I hope that last week went well, and that Mother’s Day was a good day for you, even if you spent it in some unusual non-traditional way. There are so many ways to be a mother these days, and to have a mother. Some of the most loving mothers in my life have been women I was not related to, and have been wonderful mothers to me. I cherish those relationships.
I was so touched by the many, many responses to my blog (on April 10, I think, “Random Acts of Kindness)—-we all need to remember at times that miracles DO happen, and sometimes the littlest blessing can turn out to be a big one, and just what we needed.
It touches me too to hear of the challenges you’re facing. Children you have lost, which I’ve experienced too, as you know, relationships you’ve lost, men who have abandoned you, difficult family relationships, and job challenges, one lady wrote that she still has to work at 63, and another one wrote that she is still obliged to work at 75. I do believe that even if working is hard at times, I think it keeps us alive and engaged in life, and busy. I can’t even imagine what I would do if I weren’t working. Particularly with my children grown up now, I need the challenge of work, and I’m lucky that I love my work—most of the time!!!.(I have a magnet on my fridge that I love, it says “I’ve done the calculation and I’ll be able to retire 5 years after I die”. That’s true for a lot of us, particularly if we have a lot of responsibilities to others!!) I really admire (much) older people who are still working, I hope I can continue writing until I’m very, very old!!!
The challenges you mentioned in your responses to my blog are the things I write about, because they are the challenges we all face—-and the things that frighten, sadden, and discourage us at times, whether the loss of a loved one, or a disappointment of some kind. And I write about them because I’ve experienced them too, so I can relate to what you said.
Your responses remind me of another house story that impressed me when I read it. It didn’t happen to me, but to someone else, and it was written in a little book that I still keep in a suitcase I travel with, because it’s a good reminder when something gets me down, and it’s a true story, written by an inspirational writer. She wrote about needing a new home, and not being able to afford a nice one. She was able to buy a very small house, in terrible condition. She said that it was truly ugly, and once she was in it, she absolutely hated the house, everything was shabby or broken, and she didn’t have the money to fix it up. She said that every night for a year, she just sat in the ugly house and cried, hating it, and the fact that she couldn’t have anything better. After a year, she said that she got tired of crying about the house, and she saved up and bought some fabric and made curtains, but the rest of the house was still a mess, she then bought some tools, and fixed the woodwork in the kitchen, she lived alone, and had to learn how to do it (I think she’d gone through a bad divorce). She said her kitchen looked amazing after she worked on the woodwork. She was so busy, working on her house at night, she stopped crying, and started enjoying it, and little by little, her ugly little house got better and better. She said it took her a year, but at the end of it, she had come to love the place, and she loved the way it looked. She redid the floors, and regrouted the bathroom, and did it all herself, and painted all the rooms. She saved up to buy inexpensive second hand furniture and fixed that up too. After a while, she really enjoyed it, and eventually she planted a garden in the tiny backyard. And AFTER she worked her tail off on the house, and loved the way it looked, and it felt like a cozy home, something changed in her fortunes, she got a great opportunity and a better job, she sold the house, and was able to buy a much better one that she loved. But the lesson that hit me from her story was that, she had to embrace the ugly house first, and really work to improve it, and once she did, everything changed—not immediately, but in a reasonable time. I think it took her a year to fix up the house, and then everything got better after that.

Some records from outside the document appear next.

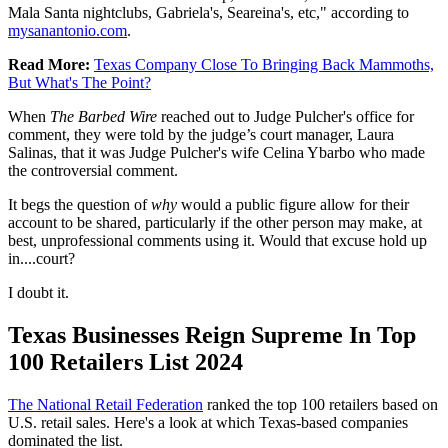
Mala Santa nightclubs, Gabriela's, Seareina's, etc," according to
mysanantonio.com
.
Read More:
Texas Company Close To Bringing Back Mammoths,
But What's The Point?
When
The Barbed Wire
reached out to Judge Pulcher's office for
comment, they were told by the judge’s court manager, Laura
Salinas, that it was Judge Pulcher's wife Celina Ybarbo who made
the controversial comment.
It begs the question of
why
would a public figure allow for their
account to be shared, particularly if the other person may make, at
best, unprofessional comments using it. Would that excuse hold up
in....court?
I doubt it.
Texas Businesses Reign Supreme In Top
100 Retailers List 2024
The National Retail Federation
ranked the top 100 retailers based on
U.S. retail sales. Here's a look at which Texas-based companies
dominated the list.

We ALL find ourselves in situations we hate, a home we don’t really like, a job we hate (I had a number of those before I was able to write full time), a boss who makes our life a living hell—-and most of the time, those situations don’t improve by magic. Sometimes, often, we have to embrace the situation we’ve got, and work on improving it, and only then, when our attitude changes toward it, are we shifted to a much better place or situation—but first we have to do OUR part. The bad boss doesn’t just quit and make your life easier, and no one walks up to the front door and hands you the keys to a better house, or gives you a check to improve it. But once you do your part, the miracles start to happen.
That story has been a great reminder to me that we have to work on improving a situation, and not just sit and cry about it, and we can’t give up until we make the ‘ugly houses’ and situations in our lives more livable, and THEN the blessings and miracles happen. A friend may help you, or a lucky break, or some unexpected money, or someone may give you what you need—-but we have to do our part of the work too. I hadn’t thought about that little book in a while, and you reminded me of it when I read your responses to my blog, so I’m sharing it with you.
Have a terrific week—–an AMAZING week, not just a good one!!!